# Credit Rating of Rabobank/Northern Rock plc/Nationwide UK?



## Brendan Burgess (15 May 2010)

Irish banks are guaranteed by the Irish government whose credit rating is AA. 

Is Rabobank the only bank with a AAA rating in its own right? 

[broken link removed]

Moody's:


> Rabobank's long-term global local currency (GLC) deposit rating is Aaa, reflecting a very high probability of systemic support, which is based on its key position in the Dutch banking system. Rabobank is a leading bank in the Netherlands, with significant franchises in the domestic residential mortgage market, in savings accounts and in SME lending. It also dominates the agricultural market with a share of over 80% of all lending. It is Moody's understanding that these market positions have been strengthened since the beginning of the crisis.
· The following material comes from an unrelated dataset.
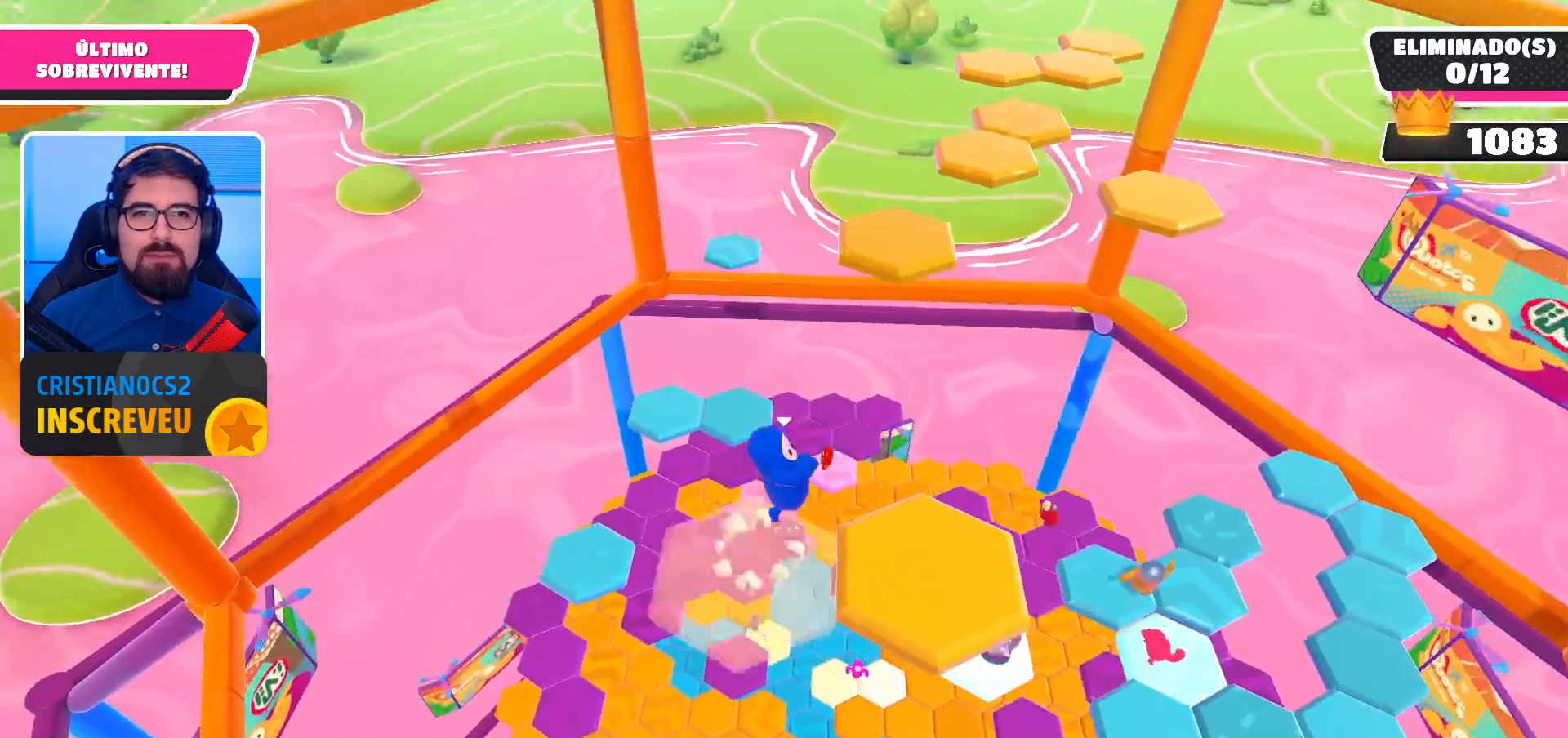
{"buttons": [], "left_stick": "down-left", "right_stick": "down-left", "events": [[100, "left_stick", "center"], [333, "left_stick", "down-left"], [400, "right_stick", "down-left"]]}
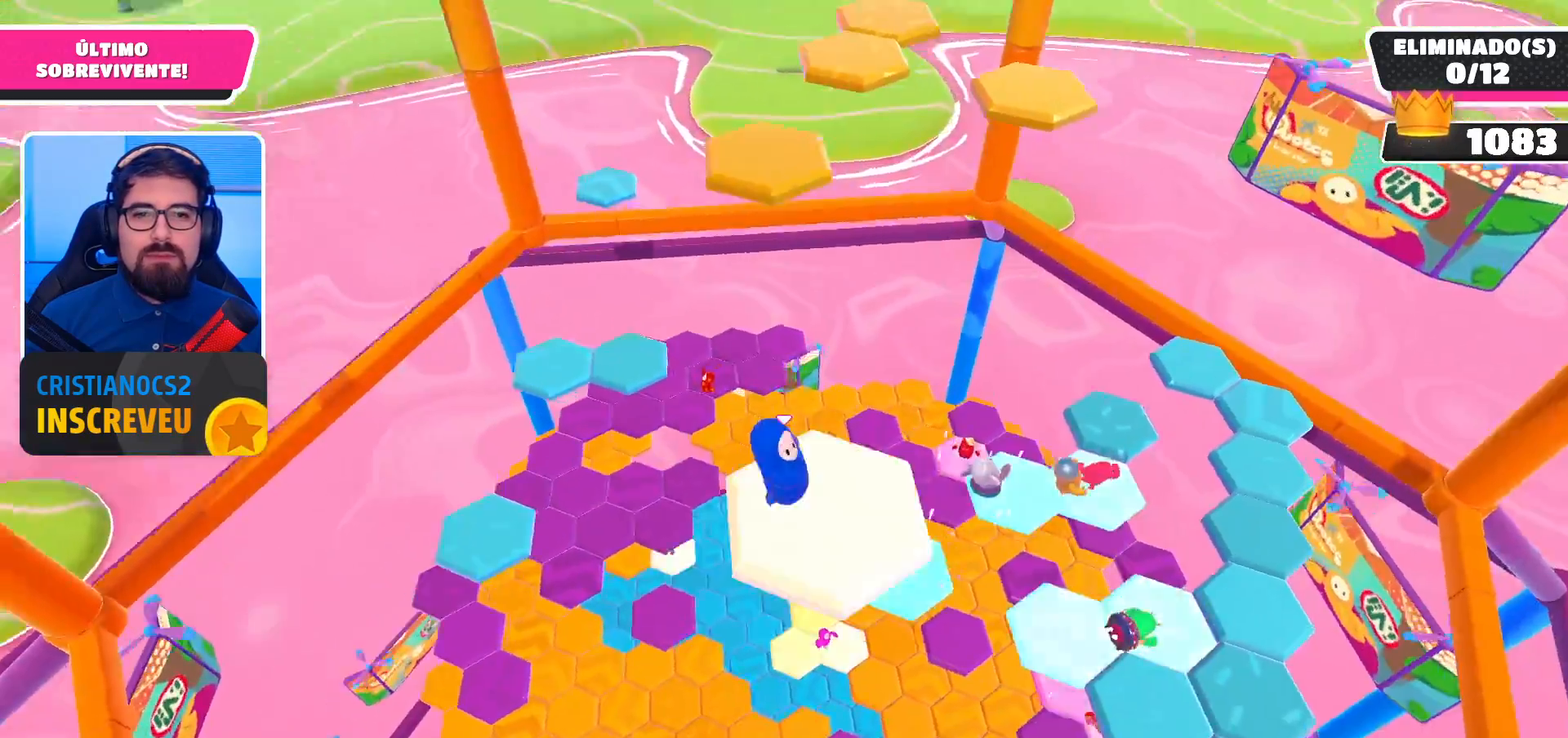
{"buttons": [], "left_stick": "right", "right_stick": "center", "events": [[33, "left_stick", "center"], [133, "right_stick", "center"], [433, "left_stick", "right"]]}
We further note that Rabobank did not need any form of support from the Dutch government at any point during the crisis



Northern Rock PLC is now a "good bank". 
[broken link removed]
Standard & Poor: A-2


Nationwide UK's Credit Rating 

[broken link removed]



Standard & Poors |A-1
Moody's |P-1Is this the rating applied to deposits?


----------



## Duke of Marmalade (15 May 2010)

Brendan Burgess said:


> Irish banks are guaranteed by the Irish government whose credit rating is AA.


That doesn't necessarily mean that the deposit guarantee is only AA. If the government does default or (more likely) restructure its long bonds, I think it would be much further down the road before it would welsh on the deposit guarantee scheme.  Personally I would see deposits covered by the government guarantee as even better than AAA.


----------